Nerogar / OneTrainer

OneTrainer is a one-stop solution for all your stable diffusion training needs.
GNU Affero General Public License v3.0
1.34k stars 110 forks source link

[Bug]: Black sample images #305

Closed ntrouve-onera closed 1 month ago

ntrouve-onera commented 1 month ago

What happened?

Running base SDXL fine tune on a 3090, training appears to be going fine and decently fast (getting 3-4it/s). But I get black samples and this error when sampling happen "Pipelines loaded with dtype=torch.float16 cannot run with cpu device. It is not recommended to move them to cpu as running them will fail. Please make sure to use an accelerator to run the pipeline in inference, due to the lack of support forfloat16 operations on this device in PyTorch. Please, remove the torch_dtype=torch.float16 argument, or use another device for inference."

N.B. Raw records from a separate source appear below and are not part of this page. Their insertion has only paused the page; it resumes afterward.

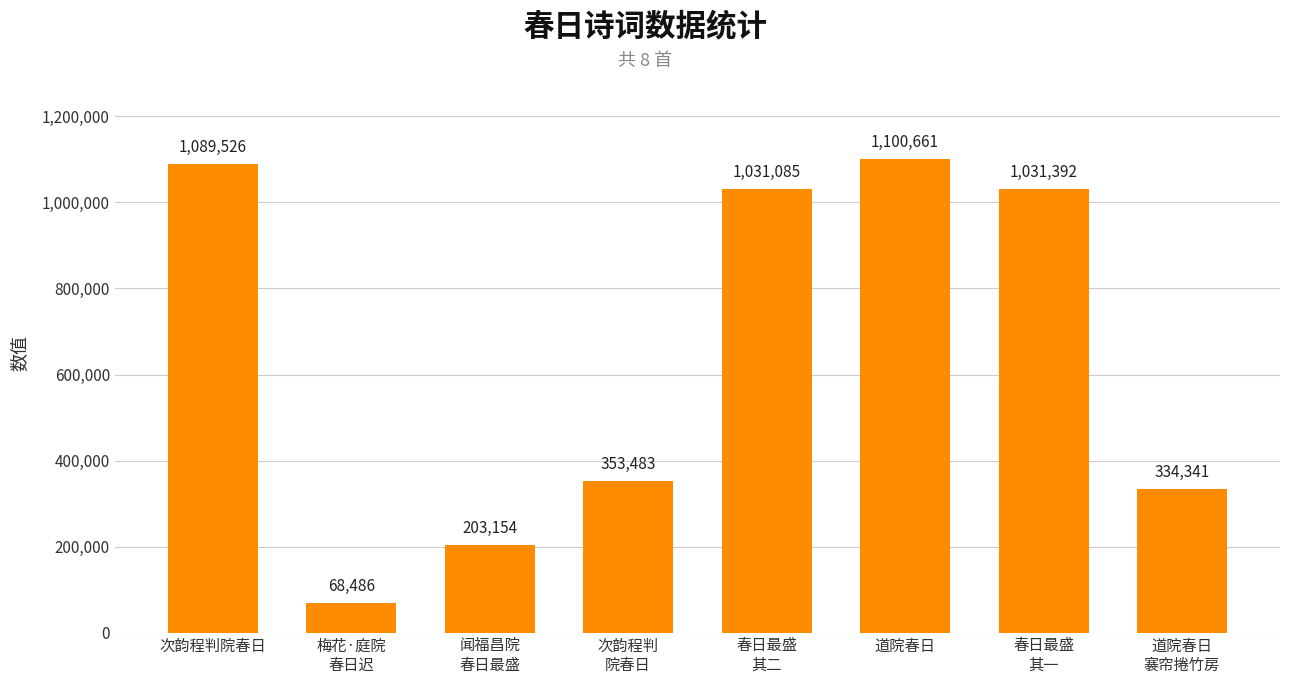

What is the smallest value displayed?

68486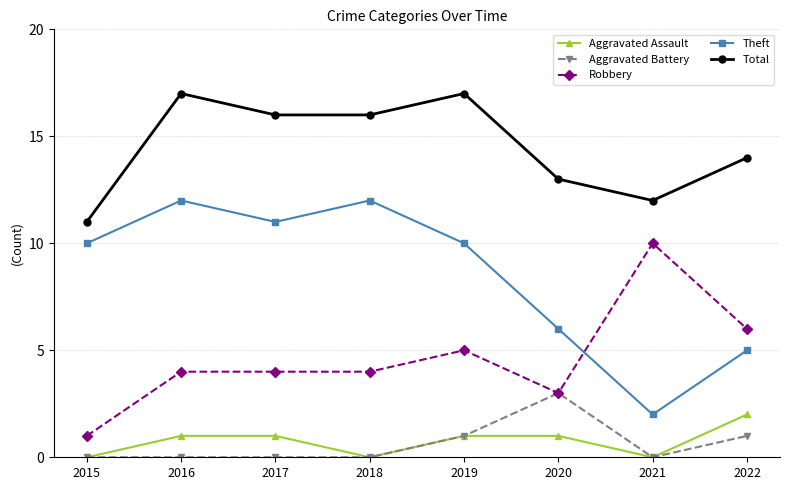

Is the value of Robbery at 2020 greater than the value of Theft at 2021?

Yes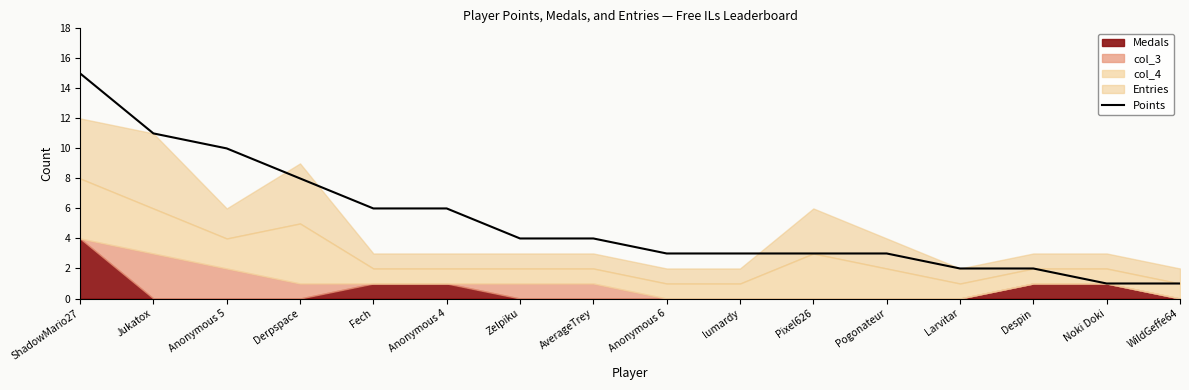

What is the change in value from Anonymous 4 to Pixel626?

-3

I assume its trying to perform the sampling on cpu? did not find how to change that type in the option.

What did you expect would happen?

I expected to see samples images but get full black image instead.

Relevant log output

No response

Output of pip freeze

No response

mx commented 1 month ago

The CPU warning is superfluous, it's because the models are temporarily stashed there. I suspect you are getting black samples because of a setting error causing NaNs. Without further details on your configuration, we could not possibly debug this.